Separately, BT unveiled a deal with the film studio DreamWorks, giving subscribers to BT’s forthcoming Vision (video-on-demand) service access to the film studio’s back catalogue including the Shrek movies, and Wallace and Gromit. BT Vision is scheduled for an autumn launch.
There has been some concern recently over BT’s mammoth 34bn pounds ($59.6bn) pension liability. BT said this has fallen 50% to 1.8bn pounds ($3.4bn) over the course of the year, aided by buoyant global equity markets.

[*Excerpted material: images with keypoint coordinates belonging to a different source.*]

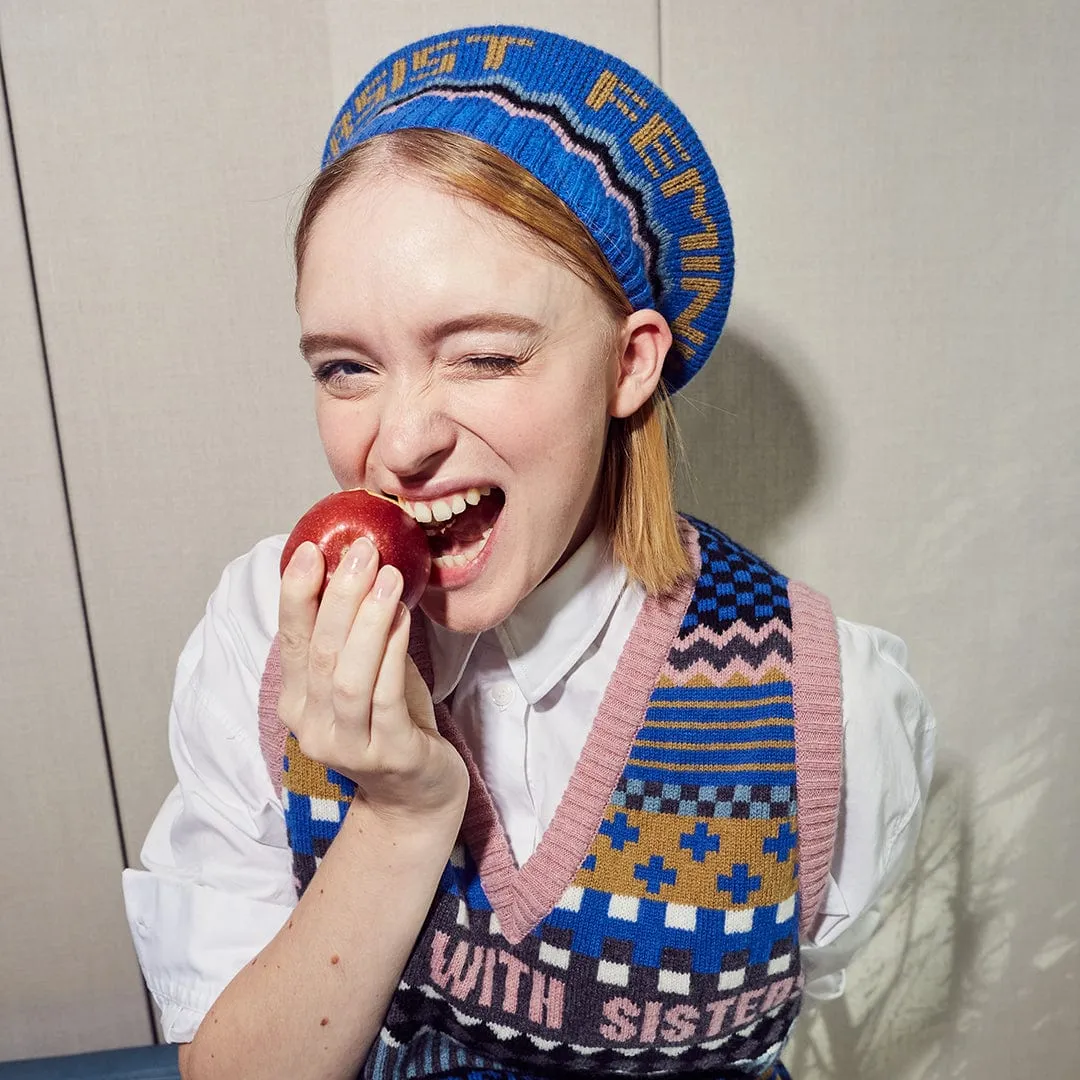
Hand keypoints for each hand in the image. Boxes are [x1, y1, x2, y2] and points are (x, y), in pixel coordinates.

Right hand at [277, 538, 468, 821]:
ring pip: (347, 676)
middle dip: (338, 595)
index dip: (295, 593)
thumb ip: (356, 634)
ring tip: (387, 577)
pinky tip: (405, 618)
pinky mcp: (387, 755)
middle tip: (360, 550)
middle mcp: (312, 726)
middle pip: (319, 652)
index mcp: (297, 701)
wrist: (417, 796)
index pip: (290, 640)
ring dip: (367, 620)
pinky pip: (385, 698)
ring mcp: (347, 745)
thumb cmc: (393, 722)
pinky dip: (392, 653)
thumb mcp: (366, 673)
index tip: (309, 549)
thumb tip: (361, 566)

BT maintains that a government guarantee dating back to its privatization in 1984 should cover roughly 28bn pounds ($52.9bn) of its pension fund liabilities, or three-quarters of its total obligation to employees, in the event of the group going bust.

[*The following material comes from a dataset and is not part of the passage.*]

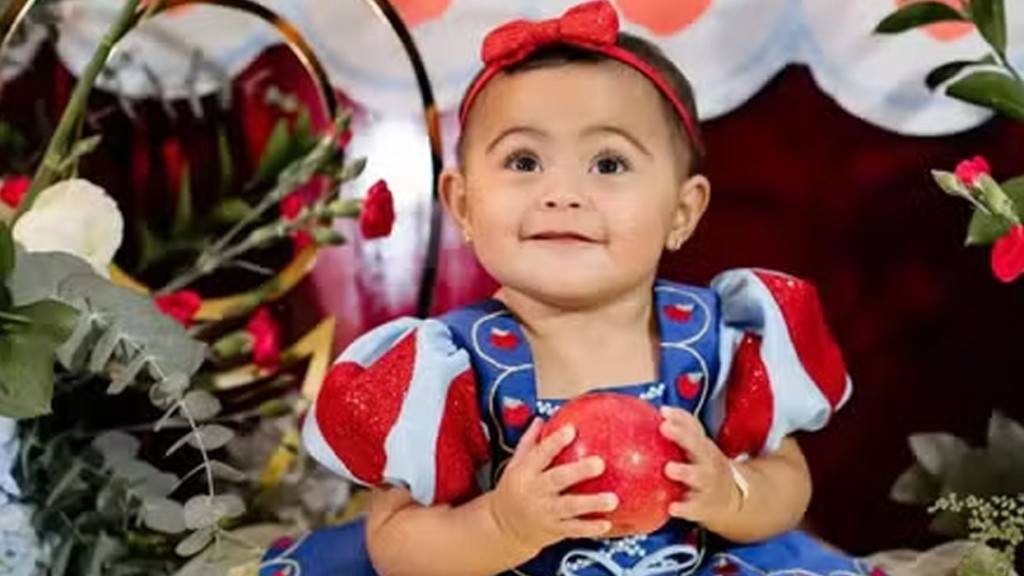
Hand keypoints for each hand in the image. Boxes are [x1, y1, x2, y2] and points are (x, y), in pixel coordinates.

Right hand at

This pension liability was highlighted in March when a number of global equity firms were said to be looking to launch a potential 20bn pound ($35.1bn) takeover bid for the former UK incumbent. But BT has refused to let this distract it and is continuing with its plans to spend 10bn pounds ($18.9bn) through to 2009 on its 21CN project.
BT first announced plans in June 2004 to move its entire customer base on to an IP-based network. The move was the first time that a major carrier had agreed to totally abandon a traditional public switched telephone network in favor of an IP-based network.
Contracts have been signed with eight preferred suppliers and the first equipment orders for 21CN have been placed. BT said the trials of telephone services over 21CN are scheduled to begin this month, while its first live 21CN operation will be in November 2006 in Cardiff.
An advantage that BT has over its European rivals such as France Telecom SA and Deutsche Telekom AG is its low debt burden, which is sitting at 7.534bn pounds ($14.23bn), down from 8.1bn pounds ($15bn) at the end of December.
Looking forward, BT said it remains confident it will continue to grow revenue, EBITDA, earnings per share, and dividends, over the coming year. It said revenue growth will continue to be fueled by new wave services.
BT said the full-year dividend would be 11.9 pence ($0.22) per share, up 14% from the previous year. The full-year dividend accounted for some 61% of earnings, and BT said it is on track to raise the ratio of profits to payouts to two-thirds by the financial year to the end of March 2008.
Shares in the carrier rose 6.69% to 223.25 pence ($4.22) on the London Stock Exchange following the news.